The case is submitted on briefs.

The first point made in the brief for the prosecutor is that concededly the witnesses who testified to having consulted the prosecutor with regard to ailments were not suffering from any such ailments and visited her merely for the purpose of obtaining evidence. Be this as it may, they stated conditions for which they desired treatment and that treatment was accorded. This, in our opinion, clearly indicates that the prosecutor did in the particular cases practice medicine in the sense intended by the statute. The circumstances are similar to those in Pinkus v. MacMahon, 129 N.J.L. 367.

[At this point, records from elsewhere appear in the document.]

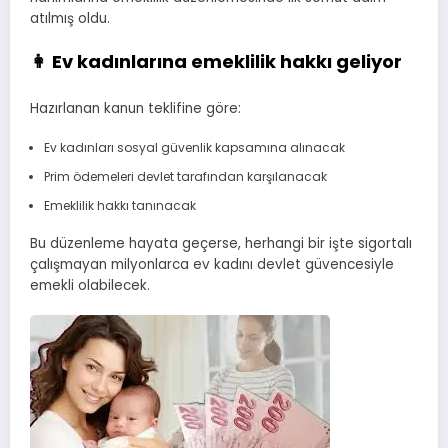
atılmış oldu.
👩 Ev kadınlarına emeklilik hakkı geliyor
Hazırlanan kanun teklifine göre:
Ev kadınları sosyal güvenlik kapsamına alınacak
Prim ödemeleri devlet tarafından karşılanacak
Emeklilik hakkı tanınacak
Bu düzenleme hayata geçerse, herhangi bir işte sigortalı
çalışmayan milyonlarca ev kadını devlet güvencesiyle
emekli olabilecek.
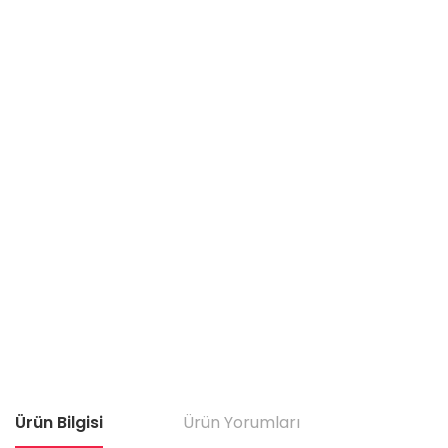
Ürün Bilgisi
Ürün Yorumları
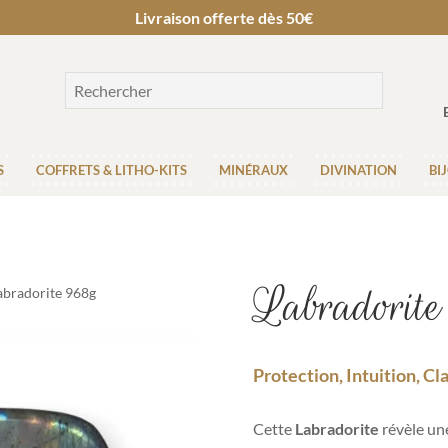
Livraison offerte dès 50€
S
COFFRETS & LITHO-KITS
MINÉRAUX
DIVINATION
BI
Labradorite
abradorite 968g
Protection, Intuition, Cl
Cette
Labradorite
révèle une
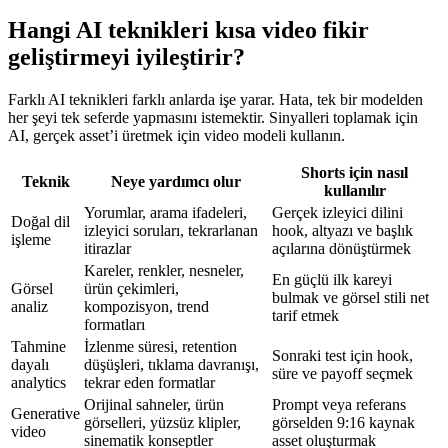
Hangi AI teknikleri kısa video fikir
geliştirmeyi iyileştirir?
Farklı AI teknikleri farklı anlarda işe yarar. Hata, tek bir modelden
her şeyi tek seferde yapmasını istemektir. Sinyalleri toplamak için
AI, gerçek asset’i üretmek için video modeli kullanın.
Shorts için nasıl
Teknik
Neye yardımcı olur
kullanılır
Yorumlar, arama ifadeleri,
Gerçek izleyici dilini
Doğal dil
izleyici soruları, tekrarlanan
hook, altyazı ve başlık
işleme
itirazlar
açılarına dönüştürmek
Kareler, renkler, nesneler,
En güçlü ilk kareyi
Görsel
ürün çekimleri,
bulmak ve görsel stili net
analiz
kompozisyon, trend
tarif etmek
formatları
Tahmine
İzlenme süresi, retention
Sonraki test için hook,
dayalı
düşüşleri, tıklama davranışı,
süre ve payoff seçmek
analytics
tekrar eden formatlar
Orijinal sahneler, ürün
Prompt veya referans
Generative
görselleri, yüzsüz klipler,
görselden 9:16 kaynak
video
sinematik konseptler
asset oluşturmak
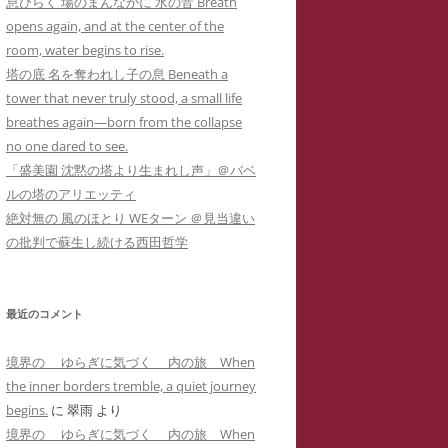
息ひらく 場のまんなかに 水の音 Breath
カー
メソッド 訴訟スキル編
り 心理療法とは何か？ 象徴で癒
イコドクターS 先生アメブロ休止
opens again, and at the center of the
ラップ訴訟①
ねらわれた闘病記ブログ１ 無断でサ
男子高校生のいじめPTSDによる不
されるPTSD（定価1,000円
）
陰にもネットストーカー
room, water begins to rise.
イバーストーカーの手下にされたア
登校とストラテラ等の離脱症状が解
個人情報収集手口】安談サイバー
人の発達障害 ＝ PTSD
塔の底 名を奪われし子の息 Beneath a
こころのケアの哲学 古事記に示さ
メーバブログの一事例(定価1,000円)
イコドクターS先生にもサイバー
消した母子合同箱庭療法の一事例(定
トーカー
メソッド 訴訟スキル
tower that never truly stood, a small life
れた普遍的エビデンス(定価1,000円
ーカーIDTHATIDは何度もスラ
価10,000円)
 スラップ訴訟③
breathes again—born from the collapse
)
プ訴訟恫喝
ねらわれた闘病記ブログ２ 実名とと
no one dared to see.
れでわかるか大人のADHD
直送】安談サイバーストーカー
ジブリによる拡充法『思い出のマー
もに無断でサイバーストーカーに症
「盛美園 沈黙の塔より生まれし声」＠バベ
バーストーカーIDTHATID あ
ソッド 訴訟スキル編
ニー』―PTSD性心身症を癒す円相
例報告されたアメーバブログの一事
ルの塔のアリエッティ
さまへのストーカー行為
法と『十牛図』の禅的世界―(定価
例(定価1,000円)
絶対無の 風のほとり WEターン ＠見当違い
珍述書】安談サイバーストーカー
ネットストーカーに引用された『最
バーストーカーIDTHATIDが学
1,000円)
の批判で蘇生し続ける西田哲学
メソッド 訴訟スキル編
新判例にみるインターネット上の名
サイバーストーカーIDTHATIDが悪
に送った怪文書① 自称解離性同
誉棄損の理論と実務』
発達障害なんかじゃない？！PTSD
用した「ちひろ」の攻撃的で執拗な
性障害「夢見るはにわ」に関する
からの自己実現モデルとしての『崖
ストーカーコメント集(定価1,000円)
偽情報
最近のコメント
の上のポニョ』(定価1,000円
)
サイバーストーカーIDTHATIDが悪
バーストーカーIDTHATIDが学
境界の ゆらぎに気づく 内の旅 When
自己実現の普遍的モデルとしてのジ
用した「みみタン」恐怖のSNS連続
に送った怪文書② 発達障害児の
the inner borders tremble, a quiet journey
ブリの『かぐや姫の物語』の象徴性
送信記録(定価1,000円)
「みみタン」に関する虚偽情報
begins.
に
翠雨
より
―華厳経と陰陽五行説の習合―(定価
境界の ゆらぎに気づく 内の旅 When
サイバーストーカーIDTHATIDが悪
バーストーカーIDTHATIDが学
1,000円)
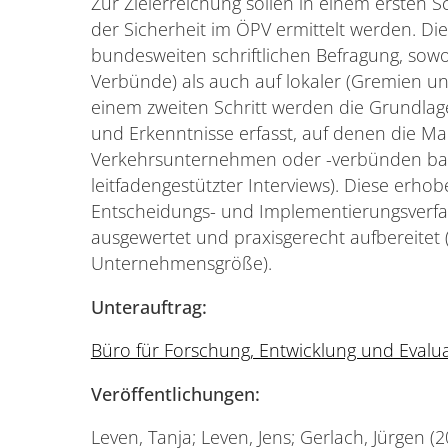
Zur Zielerreichung sollen in einem ersten Sc
der Sicherheit im ÖPV ermittelt werden. Dies
bundesweiten schriftlichen Befragung, sow
Verbünde) als auch auf lokaler (Gremien u
einem zweiten Schritt werden die Grund
und Erkenntnisse erfasst, auf denen die 
Verkehrsunternehmen oder -verbünden basier
leitfadengestützter Interviews). Diese erho
Entscheidungs- und Implementierungsverf
ausgewertet und praxisgerecht aufbereitet
Unternehmensgröße).
Unterauftrag:
Büro für Forschung, Entwicklung und Evalu
Veröffentlichungen:
Leven, Tanja; Leven, Jens; Gerlach, Jürgen (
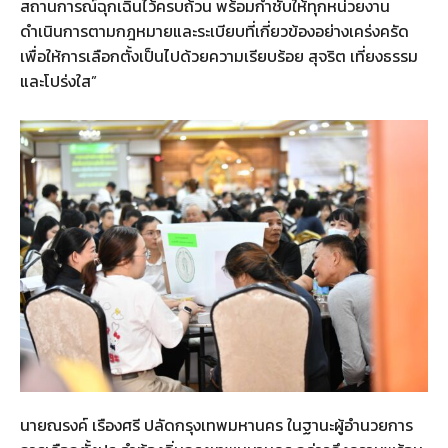
สถานการณ์ฉุกเฉินไว้ครบถ้วน พร้อมกำชับให้ทุกหน่วยงาน
ดำเนินการตามกฎหมายและระเบียบที่เกี่ยวข้องอย่างเคร่งครัด
เพื่อให้การเลือกตั้งเป็นไปด้วยความเรียบร้อย สุจริต เที่ยงธรรม
และโปร่งใส”
นายณรงค์ เรืองศรี ปลัดกรุงเทพมหานคร ในฐานะผู้อำนวยการ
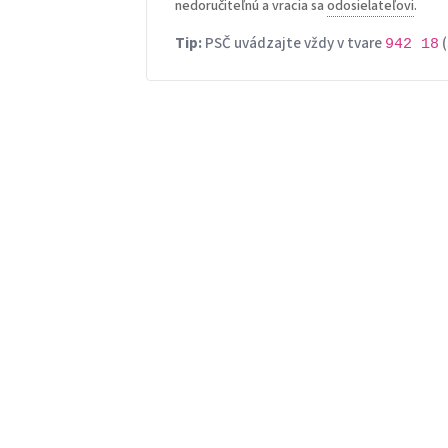
nedoručiteľnú a vracia sa
odosielateľovi
.
Tip:
PSČ uvádzajte vždy v tvare
(
942 18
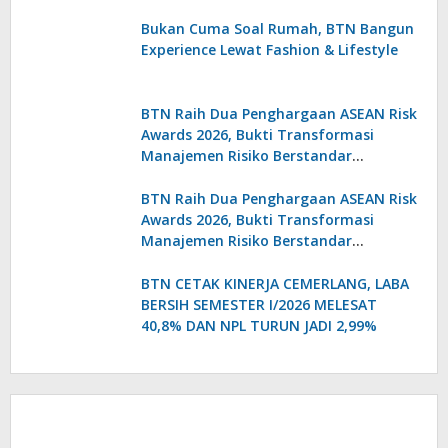
Bukan Cuma Soal Rumah, BTN Bangun
Experience Lewat Fashion & Lifestyle
BTN Raih Dua Penghargaan ASEAN Risk
Awards 2026, Bukti Transformasi
Manajemen Risiko Berstandar
Internasional Perkuat Pertumbuhan
Berkelanjutan
BTN Raih Dua Penghargaan ASEAN Risk
Awards 2026, Bukti Transformasi
Manajemen Risiko Berstandar
Internasional Perkuat Pertumbuhan
Berkelanjutan
BTN CETAK KINERJA CEMERLANG, LABA
BERSIH SEMESTER I/2026 MELESAT
40,8% DAN NPL TURUN JADI 2,99%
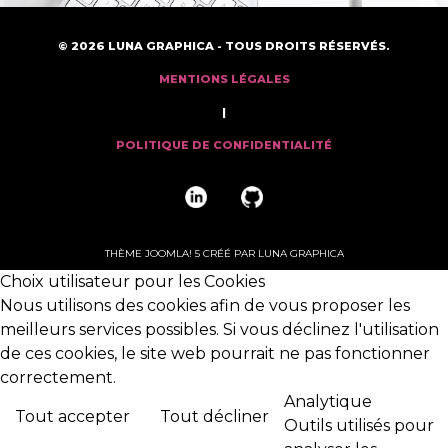
© 2026 LUNA GRAPHICA - TOUS DROITS RÉSERVÉS.
MENTIONS LÉGALES
|
POLITIQUE DE CONFIDENTIALITÉ
THÈME JOOMLA! 5 CRÉÉ PAR LUNA GRAPHICA
Choix utilisateur pour les Cookies
Nous utilisons des cookies afin de vous proposer les
meilleurs services possibles. Si vous déclinez l'utilisation
de ces cookies, le site web pourrait ne pas fonctionner
correctement.
Analytique
Tout accepter
Tout décliner
Outils utilisés pour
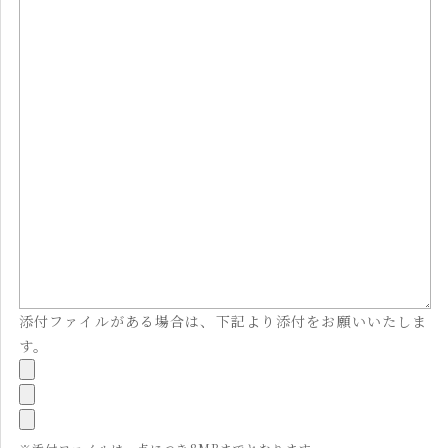
添付ファイルがある場合は、下記より添付をお願いいたしま
す。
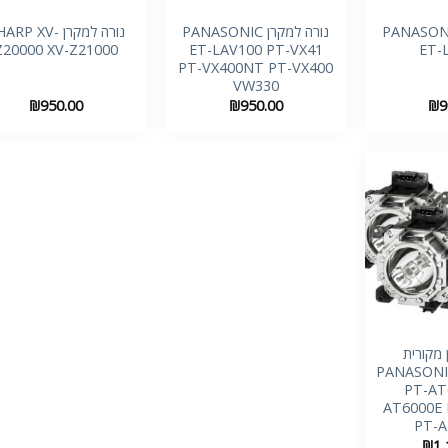
 למקרן PANASONIC
נורה למקרן PANASONIC
נורה למקרן ARP XV
Z20000 XV-Z21000
ET-LAV100 PT-VX41
ET-
PT-VX400NT PT-VX400
VW330
₪
950.00
₪
950.00
₪
9
+
 מקורית
PANASONI
PT-AT
AT6000E 
PT-A
₪
1,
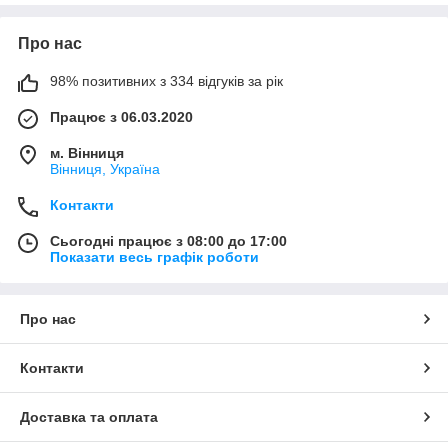
Про нас
98% позитивних з 334 відгуків за рік
Працює з 06.03.2020
м. Вінниця
Вінниця, Україна
Контакти
Сьогодні працює з 08:00 до 17:00
Показати весь графік роботи
Про нас
Контакти
Доставка та оплата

The second point is in substance the same as that discussed in the Pinkus case, ubi supra (at p. 369), viz., that the language of the definition is so broad as necessarily to cover a mere casual suggestion by A to B that, for example, bicarbonate of soda is good for an acid condition of the stomach; and that even though (as in the Pinkus case also) the situation did not exist, still because it might conceivably exist, the whole act is vitiated: Riccio v. Hoboken, 69 N.J.L. 649. To this we think there are two sufficient answers. The first is that as a matter of reasonable construction, the whole act relates to the practice of medicine, normally for financial reward, and in no way to casual recommendations between relatives and friends: and the second is that even giving the act the broad construction contended for, it is within the power of the legislature constitutionally to say even that such casual recommendations are unlawful.

The third point, which is identical with the third point for the defendants, is that the state has the right to regulate

[130 NJL Page 325]

the practice of medicine. We agree with counsel on both sides as to this point.

The judgment under review will be affirmed, and the writ dismissed, with costs.